MPF, MPPA e DPE cobraram uma postura proativa da mineradora, indicando que a empresa deve fazer levantamentos em campo para pleno atendimento da população afetada. Representantes da secretaria se comprometeram a tratar o tema como prioritário. A Semas também informou que logo após o incidente a secretaria autuou a Imerys por contaminação do ar, por não comunicação do ocorrido e por contaminação do solo do entorno.

Desde segunda-feira equipes periciais integrantes de instituições públicas presentes na reunião e também de outros órgãos públicos, como Instituto Evandro Chagas (IEC) e Centro de Perícias Científicas (CPC) Renato Chaves, estão trabalhando em Barcarena para coletar materiais e informações que possam ser úteis para explicar os motivos do incidente e a extensão dos seus impactos.
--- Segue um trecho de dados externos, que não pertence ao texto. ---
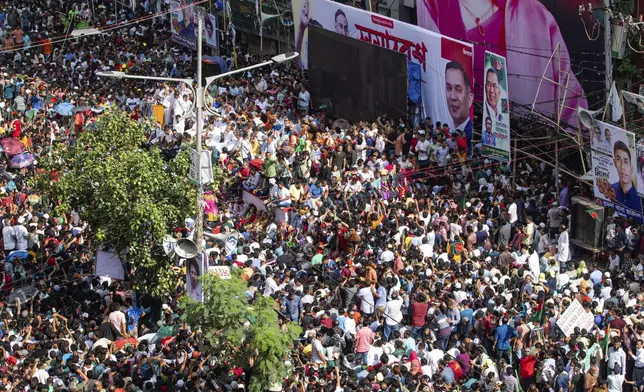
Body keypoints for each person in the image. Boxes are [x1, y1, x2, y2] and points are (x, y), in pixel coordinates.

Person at [417, 0, 587, 123]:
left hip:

O incêndio ocorreu na segunda-feira (6), quando um dos galpões da Imerys pegou fogo e espalhou uma nuvem de fumaça sobre a Vila do Conde, em Barcarena. O acidente, segundo a mineradora, teria sido provocado por um produto químico usado no beneficiamento de caulim, o hidrossulfito de sódio.

Em nota, a Imerys informou que após as reuniões com o MPPA, MPF e DPE nesta quarta-feira, 8, está analisando internamente as demandas. “As investigações acerca do incêndio ocorrido na noite da segunda-feira, 6, seguem em curso pela empresa com a participação das autoridades locais e estaduais”, informou.

COMUNIDADES

Os representantes da mineradora registraram na reunião que a empresa tem um canal chamado Fala Comunidade, para comunicação via WhatsApp (91 99116-9767) com as comunidades.